The source is 100% interlaced, but Top Field First, not Bottom Field First.
When I ran it through AviSynth with SeparateFields(), I saw the usual "frame shuffle" behavior, which straightened out when I used AssumeTFF() before separating fields.
jggimi
1st August 2005, 02:38
I went back and was able to obtain the "processed" avi. Manono's right, 224 is an odd height to choose -- at 240 or below (1/2 the 480), you don't need to use a deinterlacer at all, since all artifacts will be eliminated by resizing.
majinsnake
1st August 2005, 04:39
i thought 288 is the height, and 224 is the width. If you prefer a better resolution, not something too small. I guess i should ignore that AutoGK detects it as interlaced and encode it plain. Be good to go.
manono
1st August 2005, 06:09
at 240 or below (1/2 the 480), you don't need to use a deinterlacer at all, since all artifacts will be eliminated by resizing.
I actually had that written down, and then deleted it. Figured I didn't need to confuse things further. Plus, I don't know if len0x can drop the deinterlacer when the AVI height is half or less than the source height. That low of a resolution isn't used all that often around here. We pride ourselves on making quality backups. :)
288 is the Width, and 224 is the Height. I was saying that the reason it looks blurry is that the resolution is low. A higher resolution and file size should give you better results.

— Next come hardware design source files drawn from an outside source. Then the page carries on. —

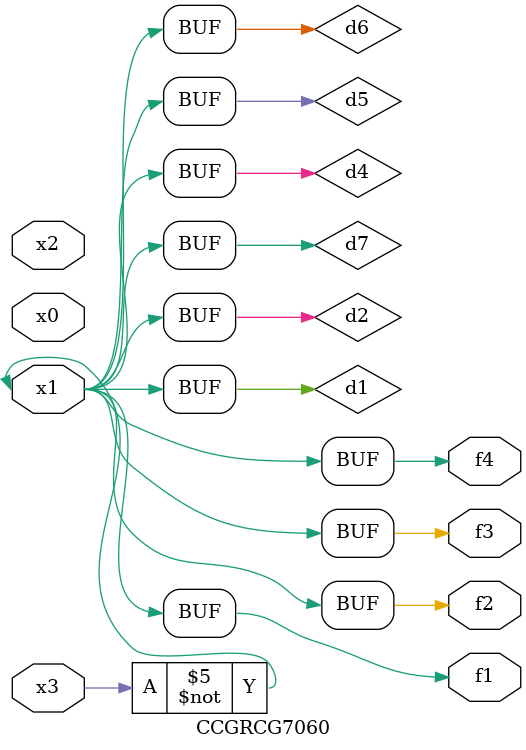
<source format=v>
module CCGRCG7060(
	input x0, x1, x2, x3,
	output f1, f2, f3, f4
);

	wire d1, d2, d3, d4, d5, d6, d7;

	not (d1, x3);
	buf (d2, x1);
	xnor (d3, d1, d2);
	nor (d4, d1);
	buf (d5, d1, d2);
	buf (d6, d4, d5);
	nand (d7, d4);
	assign f1 = d6;
	assign f2 = d7;
	assign f3 = d6;
	assign f4 = d6;
endmodule

</source>
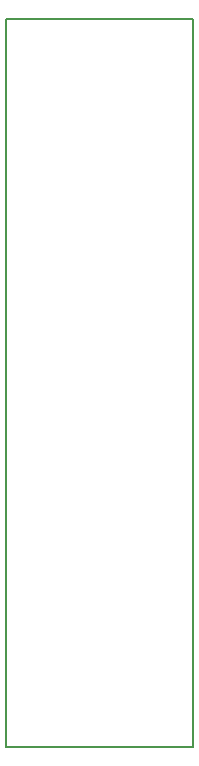
<source format=gko>
G04 #@! TF.FileFunction,Profile,NP*
%FSLAX46Y46*%
G04 Gerber Fmt 4.6, Leading zero omitted, Abs format (unit mm)*
G04 Created by KiCad (PCBNEW 4.0.7-e2-6376~58~ubuntu16.04.1) date Sat Jan 13 09:47:37 2018*
%MOMM*%
%LPD*%
G01*
G04 APERTURE LIST*
%ADD10C,0.100000*%
%ADD11C,0.150000*%
G04 APERTURE END LIST*
D10*
D11*
X130175000Y-75565000D02*
X130175000Y-137160000D01*
X146050000Y-75565000D02*
X130175000Y-75565000D01*
X146050000Y-137160000D02*
X146050000Y-75565000D01*
X130175000Y-137160000D02*
X146050000Y-137160000D01*
M02*

</source>
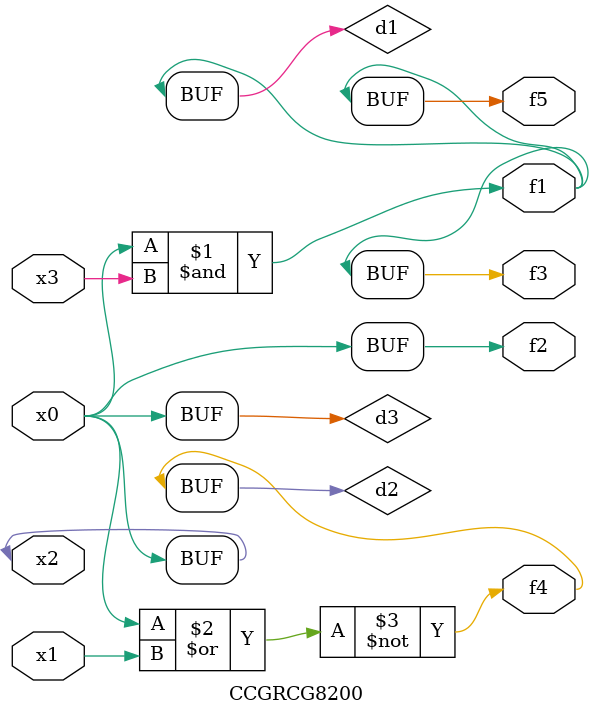
<source format=v>
module CCGRCG8200(
	input x0, x1, x2, x3,
	output f1, f2, f3, f4, f5
);

	wire d1, d2, d3;

	and (d1, x2, x3);
	nor (d2, x0, x1);
	buf (d3, x0, x2);
	assign f1 = d1;
	assign f2 = d3;
	assign f3 = d1;
	assign f4 = d2;
	assign f5 = d1;
endmodule

</source>
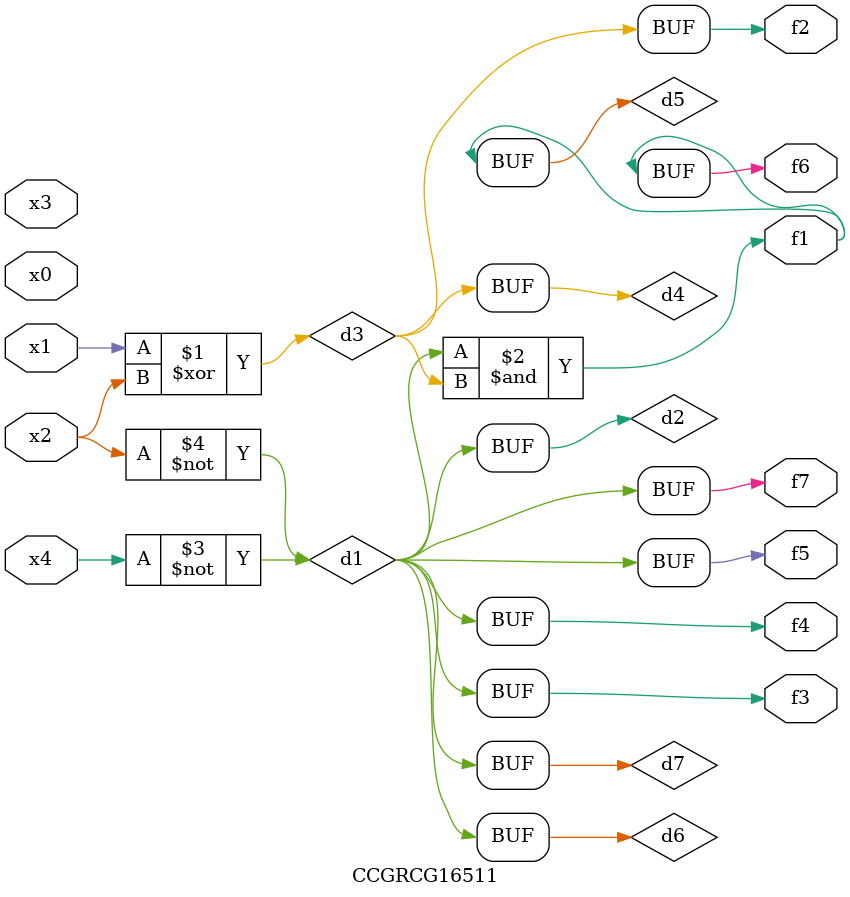
<source format=v>
module CCGRCG16511(
	input x0, x1, x2, x3, x4,
	output f1, f2, f3, f4, f5, f6, f7
);

	wire d1, d2, d3, d4, d5, d6, d7;

	not (d1, x4);
	not (d2, x2);
	xor (d3, x1, x2);
	buf (d4, d3);
	and (d5, d1, d3);
	buf (d6, d1, d2);
	buf (d7, d2);
	assign f1 = d5;
	assign f2 = d4;
	assign f3 = d7;
	assign f4 = d7;
	assign f5 = d7;
	assign f6 = d5;
	assign f7 = d7;
endmodule

</source>
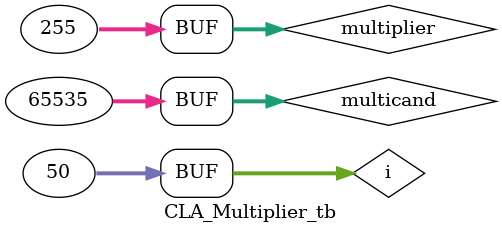
<source format=v>
module CLA_Multiplier_tb();
  parameter n = 32;
  parameter m= 32;
  parameter delay= 5;

  reg [n-1:0] multicand; 
  reg [m-1:0] multiplier; 

  wire [(n+m-1):0] product;

 CLA_Multiplier MUL1(
   .product (product[(n+m-1):0]),
   .multicand (multicand[n-1:0]),
   .multiplier (multiplier[m-1:0])
 );

 initial 
   begin
     multicand = 16'd0;
     multiplier = 8'd0;
   end 
  
  integer i;
  
  initial 
    begin
      
      for (i = 0; i < 50; i = i + 1)   
        begin: W
          #(delay) 
          multicand = multicand + 1; 
          multiplier = multiplier + 1; 
        end
 
  #(delay) //correct
  multicand = 32'd10;
  multiplier = 32'd12;
 
  #(delay) //correct
  multicand = 32'd1234;
  multiplier = 32'd10;
 
  #(delay) //faila
  multicand = 32'h00008FF0;
  multiplier = 32'h000000F0;
 
  #(delay) //correct
  multicand = 32'h00007FF0;
  multiplier = 32'h000000F7;
 
  #(delay) //correct
  multicand = 32'h0000FFFF;
  multiplier = 32'h000000FF;
 end
  
  initial
    begin
      $dumpfile("dump.vcd");
      $dumpvars;
    end
endmodule

</source>
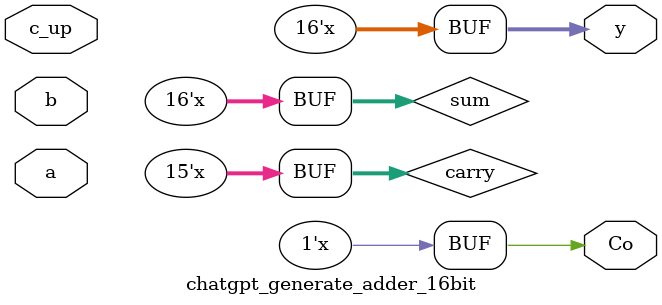
<source format=v>
module chatgpt_generate_adder_16bit (
    input [15:0] a,
    input [15:0] b,
    input c_up,
    output [15:0] y,
    output Co
);

wire [15:0] sum;
wire [15:1] carry;

genvar i;

generate
    for (i = 0; i < 16; i=i+1) begin : generate_block
        assign {carry[i+1], sum[i]} = a[i] + b[i] + carry[i];
    end
endgenerate

assign Co = carry[16];
assign y = sum;

endmodule

</source>
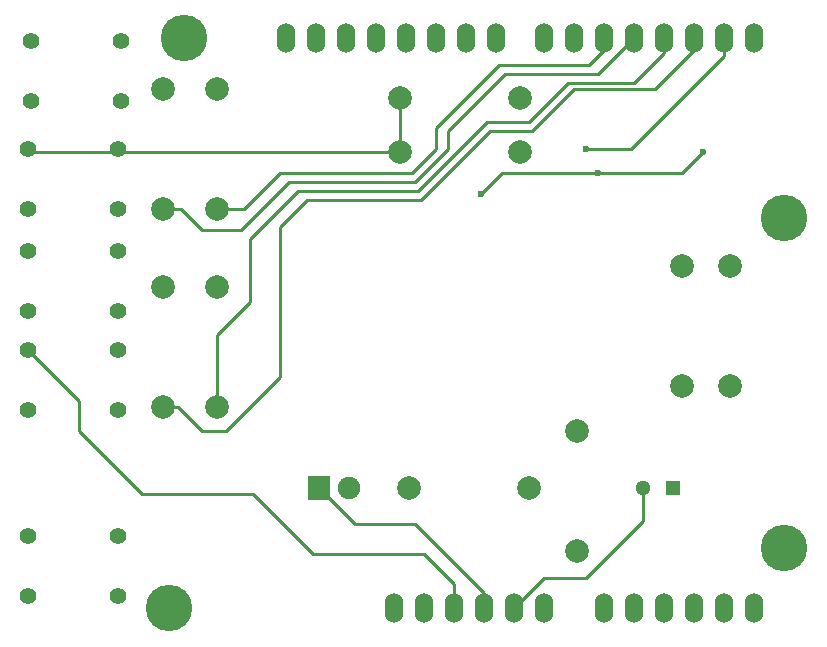
<source format=gbr>
G04 #@! TF.FileFunction,Copper,L4,Bot,Signal*
%FSLAX46Y46*%
G04 Gerber Fmt 4.6, Leading zero omitted, Abs format (unit mm)*
G04 Created by KiCad (PCBNEW (2015-07-26 BZR 5996)-product) date Wed 29 Jul 2015 11:27:52 PM EDT*
%MOMM*%
G01*
G04 APERTURE LIST*
%ADD10C,0.100000*%
%ADD11R,1.300000X1.300000*%
%ADD12C,1.300000*%
%ADD13R,1.900000X2.000000*%
%ADD14C,1.900000*%
%ADD15C,1.998980*%
%ADD16C,1.397000*%
%ADD17O,1.524000X2.540000*%
%ADD18C,3.937000*%
%ADD19C,0.600000*%
%ADD20C,0.250000*%
G04 APERTURE END LIST*
D10*
D11*
X205232000Y-92710000D03*
D12*
X202732000Y-92710000D03*
D13*
X175260000Y-92710000D03*
D14*
X177800000Y-92710000D03*
D15*
X162052000Y-75692000D03*
X162052000Y-85852000D03*
X166624000Y-75692000D03*
X166624000Y-85852000D03*
X162052000Y-58928000D03*
X162052000Y-69088000D03*
X166624000Y-58928000D03*
X166624000Y-69088000D03*
X197104000Y-98044000D03*
X197104000Y-87884000D03*
X193040000Y-92710000D03*
X182880000Y-92710000D03*
X205994000Y-84074000D03*
X205994000Y-73914000D03*
X210058000Y-84074000D03*
X210058000Y-73914000D03*
X182118000Y-64262000D03*
X192278000Y-64262000D03*
X182118000Y-59690000D03*
X192278000Y-59690000D03*
D16*
X158242000Y-81026000D03*
X158242000Y-86106000D03*
X150622000Y-81026000D03*
X150622000Y-86106000D03*
X158242000Y-72644000D03*
X158242000Y-77724000D03*
X150622000Y-72644000D03*
X150622000Y-77724000D03*
X158242000Y-64008000D03*
X158242000Y-69088000D03*
X150622000Y-64008000D03*
X150622000Y-69088000D03*
X158496000Y-54864000D03*
X158496000Y-59944000D03*
X150876000Y-54864000D03*
X150876000Y-59944000D03*
X158242000Y-96774000D03*
X158242000Y-101854000D03*
X150622000Y-96774000D03*
X150622000Y-101854000D03*
D17*
X212090000Y-102870000D03*
X209550000Y-102870000D03*
X207010000Y-102870000D03*
X199390000Y-102870000D03*
X201930000Y-102870000D03*
X204470000Y-102870000D03*
X194310000Y-102870000D03*
X191770000Y-102870000D03*
X189230000Y-102870000D03*
X184150000Y-102870000D03*
X181610000Y-102870000D03*
X212090000Y-54610000D03*
X209550000Y-54610000D03*
X207010000Y-54610000D03*
X204470000Y-54610000D03*
X201930000Y-54610000D03*
X199390000Y-54610000D03*
X196850000Y-54610000D03*
X194310000Y-54610000D03*
X190246000Y-54610000D03*
X187706000Y-54610000D03*
X185166000Y-54610000D03*
X182626000Y-54610000D03*
X180086000Y-54610000D03*
X177546000Y-54610000D03*
X175006000Y-54610000D03*
X172466000Y-54610000D03*
X186690000Y-102870000D03*
D18*
X214630000Y-97790000D03*
X214630000Y-69850000D03*
X163830000Y-54610000D03*
X162560000Y-102870000D03*
D19*
X207772000Y-64262000D03*
X188976000Y-67818000D03*
X198882000Y-66040000D03*
X197866000Y-64008000D03*
D20*
X198882000Y-66040000D02*
X205994000Y-66040000D01*
X205994000Y-66040000D02*
X207772000Y-64262000D01*
X188976000Y-67818000D02*
X190754000Y-66040000D01*
X190754000Y-66040000D02*
X198882000Y-66040000D01*
X197866000Y-100330000D02*
X194310000Y-100330000D01*
X202732000Y-95464000D02*
X197866000Y-100330000D01*
X202732000Y-92710000D02*
X202732000Y-95464000D01*
X194310000Y-100330000D02*
X191770000Y-102870000D01*
X189230000Y-102870000D02*
X189230000Y-101600000D01*
X189230000Y-101600000D02*
X183388000Y-95758000D01*
X183388000Y-95758000D02*
X178308000Y-95758000D01*
X178308000Y-95758000D02*
X175260000Y-92710000D01*
X209550000Y-54610000D02*
X209550000Y-56134000D01*
X201676000Y-64008000D02*
X197866000Y-64008000D01*
X209550000Y-56134000D02*
X201676000Y-64008000D01*
X188214000Y-64008000D02*
X189738000Y-62484000D01*
X171958000Y-70612000D02*
X174244000Y-68326000D01*
X174244000Y-68326000D02*
X183896000Y-68326000D01*
X183896000Y-68326000D02*
X188214000Y-64008000D01*
X165354000Y-87884000D02*
X167386000Y-87884000D01*
X163322000Y-85852000D02*
X165354000Y-87884000D01*
X162052000Y-85852000D02*
X163322000Y-85852000D01*
X171958000Y-83312000D02*
X171958000Y-71120000D01*
X167386000Y-87884000D02*
X171958000Y-83312000D01*
X171958000Y-71120000D02*
X171958000Y-70612000D01*
X203708000Y-58928000D02*
X207010000Y-55626000D01*
X196850000Y-58928000D02*
X203708000Y-58928000D01*
X193294000Y-62484000D02*
X196850000Y-58928000D01*
X189738000Y-62484000D02*
X193294000Y-62484000D01*
X207010000Y-55626000D02*
X207010000Y-54610000D01*
X187198000Y-64008000D02*
X189484000Y-61722000D01*
X169418000Y-71628000D02*
X173482000Y-67564000D01*
X173482000Y-67564000D02*
X183642000Y-67564000D01*
X183642000Y-67564000D02*
X187198000Y-64008000D01*
X169418000Y-76962000D02*
X169418000Y-72136000D01*
X166624000Y-79756000D02*
X169418000Y-76962000D01*
X166624000Y-85852000D02*
X166624000Y-79756000D01*
X169418000Y-72136000D02*
X169418000Y-71628000D01*
X201930000Y-58420000D02*
X204470000Y-55880000D01*
X196342000Y-58420000D02*
X201930000Y-58420000D01*
X193040000Y-61722000D02*
X196342000Y-58420000D01*
X189484000Y-61722000D02*
X193040000Y-61722000D01*
X204470000Y-55880000D02*
X204470000Y-54610000D01*
X186182000Y-64008000D02*
X186182000Y-62484000D01*
X172720000Y-66802000D02*
X183388000Y-66802000D01*
X183388000Y-66802000D02*
X186182000Y-64008000D01*
X168148000Y-70866000D02*
X168656000Y-70866000D01*
X163576000Y-69088000D02*
X165354000Y-70866000D01*
X165354000Y-70866000D02*
X168148000Y-70866000D01*
X162052000Y-69088000D02*
X163576000Y-69088000D01*
X168656000Y-70866000D02*
X172720000Y-66802000D01*
X198882000Y-57658000D02*
X201930000Y-54610000D01*
X191008000Y-57658000D02*
X198882000Y-57658000D01*
X186182000Y-62484000D02*
X191008000Y-57658000D01*
X162052000Y-69088000D02*
X162306000Y-69088000D01*
X185166000Y-64008000D02*
X185166000Y-62230000D01*
X183134000Y-66040000D02*
X185166000Y-64008000D01*
X166624000Y-69088000D02*
X168910000Y-69088000D01*
X168910000Y-69088000D02*
X171958000Y-66040000D01*
X171958000Y-66040000D02*
X183134000Y-66040000D01*
X198120000Y-56896000D02*
X199390000Y-55626000D01*
X190500000Y-56896000D02*
X198120000Y-56896000D01*
X185166000Y-62230000D02*
X190500000Y-56896000D01*
X199390000Y-55626000D02*
X199390000Y-54610000D01*
X179324000Y-98298000D02*
X174752000Y-98298000D01*
X169672000Y-93218000D02*
X174752000Y-98298000D01*
X169672000Y-93218000D02*
X168148000Y-93218000D01*
X186690000Y-102870000D02*
X186690000Y-100838000D01*
X178308000Y-98298000D02*
X179324000Y-98298000D01*
X179324000Y-98298000D02*
X184150000Y-98298000D01*
X184150000Y-98298000D02*
X186690000Y-100838000D01*
X154940000Y-85344000D02*
X150622000Y-81026000D01*
X154940000Y-85344000D02*
X154940000Y-87884000D01*
X154940000Y-87884000D02*
X160274000Y-93218000D01*
X160274000Y-93218000D02*
X168148000Y-93218000D01*
X168148000Y-93218000D02*
X168402000Y-93218000D01*
X182118000Y-64262000D02*
X150876000Y-64262000D01*
X150876000Y-64262000D02*
X150622000Y-64008000D01*
X182118000Y-59690000D02*
X182118000Y-64262000D01*
M02*

</source>
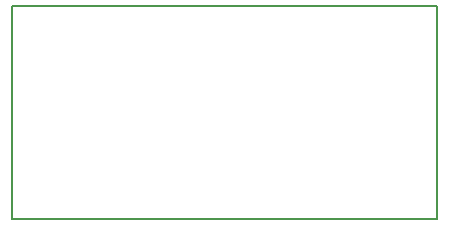
<source format=gbr>
%TF.GenerationSoftware,Altium Limited,Altium Designer,24.7.2 (38)*%
G04 Layer_Color=32768*
%FSLAX43Y43*%
%MOMM*%
%TF.SameCoordinates,D15D1D2A-FCB6-4C81-826D-5CEFA5F89A76*%
%TF.FilePolarity,Positive*%
%TF.FileFunction,Other,Outline*%
%TF.Part,Single*%
G01*
G75*
%TA.AperFunction,NonConductor*%
%ADD15C,0.200*%
D15*
X0Y0D02*
Y18034D01*
X36000D01*
Y0D02*
Y18034D01*
X0Y0D02*
X36000D01*
%TF.MD5,86dd02f528b6525da79ce045c55e4c01*%
M02*

</source>
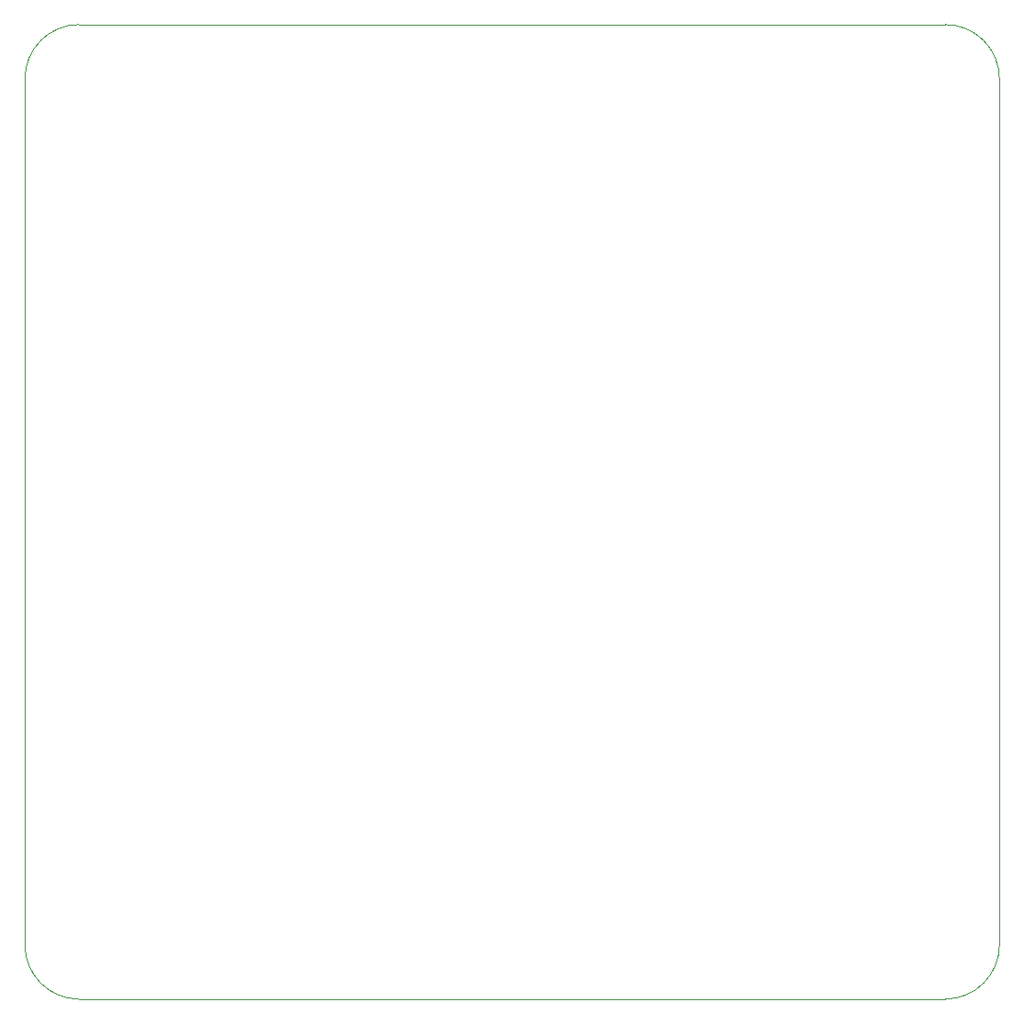
<source format=gm1>
%TF.GenerationSoftware,KiCad,Pcbnew,(6.0.2)*%
%TF.CreationDate,2022-03-25T11:37:35+00:00*%
%TF.ProjectId,nimh-charger,6e696d68-2d63-4686-9172-6765722e6b69,rev?*%
%TF.SameCoordinates,Original*%
%TF.FileFunction,Profile,NP*%
%FSLAX46Y46*%
G04 Gerber Fmt 4.6, Leading zero omitted, Abs format (unit mm)*
G04 Created by KiCad (PCBNEW (6.0.2)) date 2022-03-25 11:37:35*
%MOMM*%
%LPD*%
G01*
G04 APERTURE LIST*
%TA.AperFunction,Profile*%
%ADD10C,0.100000*%
%TD*%
G04 APERTURE END LIST*
D10*
X140000000Y-65000000D02*
G75*
G03*
X135000000Y-60000000I-5000000J0D01*
G01*
X50000000Y-145000000D02*
X50000000Y-65000000D01*
X50000000Y-145000000D02*
G75*
G03*
X55000000Y-150000000I5000000J0D01*
G01*
X135000000Y-150000000D02*
X55000000Y-150000000D01*
X135000000Y-150000000D02*
G75*
G03*
X140000000Y-145000000I0J5000000D01*
G01*
X55000000Y-60000000D02*
X135000000Y-60000000D01*
X140000000Y-65000000D02*
X140000000Y-145000000D01*
X55000000Y-60000000D02*
G75*
G03*
X50000000Y-65000000I0J-5000000D01*
G01*
M02*

</source>
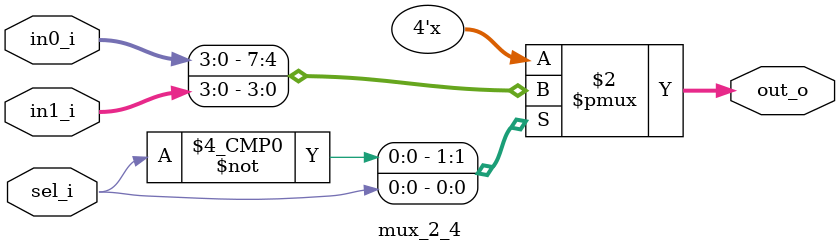
<source format=v>
`timescale 1ns / 1ps


module mux_2_4(
    input [3:0] in0_i,
    input [3:0] in1_i,
    input sel_i,
    output reg [3:0] out_o
);

always @(*)
begin
    case(sel_i)
        1'b0: out_o = in0_i;
        1'b1: out_o = in1_i;
    endcase
end

endmodule

</source>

And if it's from a wrestling DVD, then it's shot on video (30fps interlaced) and probably hard as hell to compress.
majinsnake
1st August 2005, 06:38
oh ok i see your point. I didn't know that was actually considered low, like extremely low. Speaking of higher resolution, i did that 1 time, but the size of the video was a 100 mb for a minute length playback. =)
Bradley.
jggimi
1st August 2005, 14:46
..And if it's from a wrestling DVD, then it's shot on video (30fps interlaced) and probably hard as hell to compress.As I mentioned, the sample was 100% interlaced TFF.
One thing to mention -- Interlaced NTSC content such as this should never be Inverse Telecined (IVTCed). That process is used only for content that had been originally transfered to NTSC video from film (16mm or 35mm) rather than shot with a video camera. That film transfer to NTSC process is called Telecining.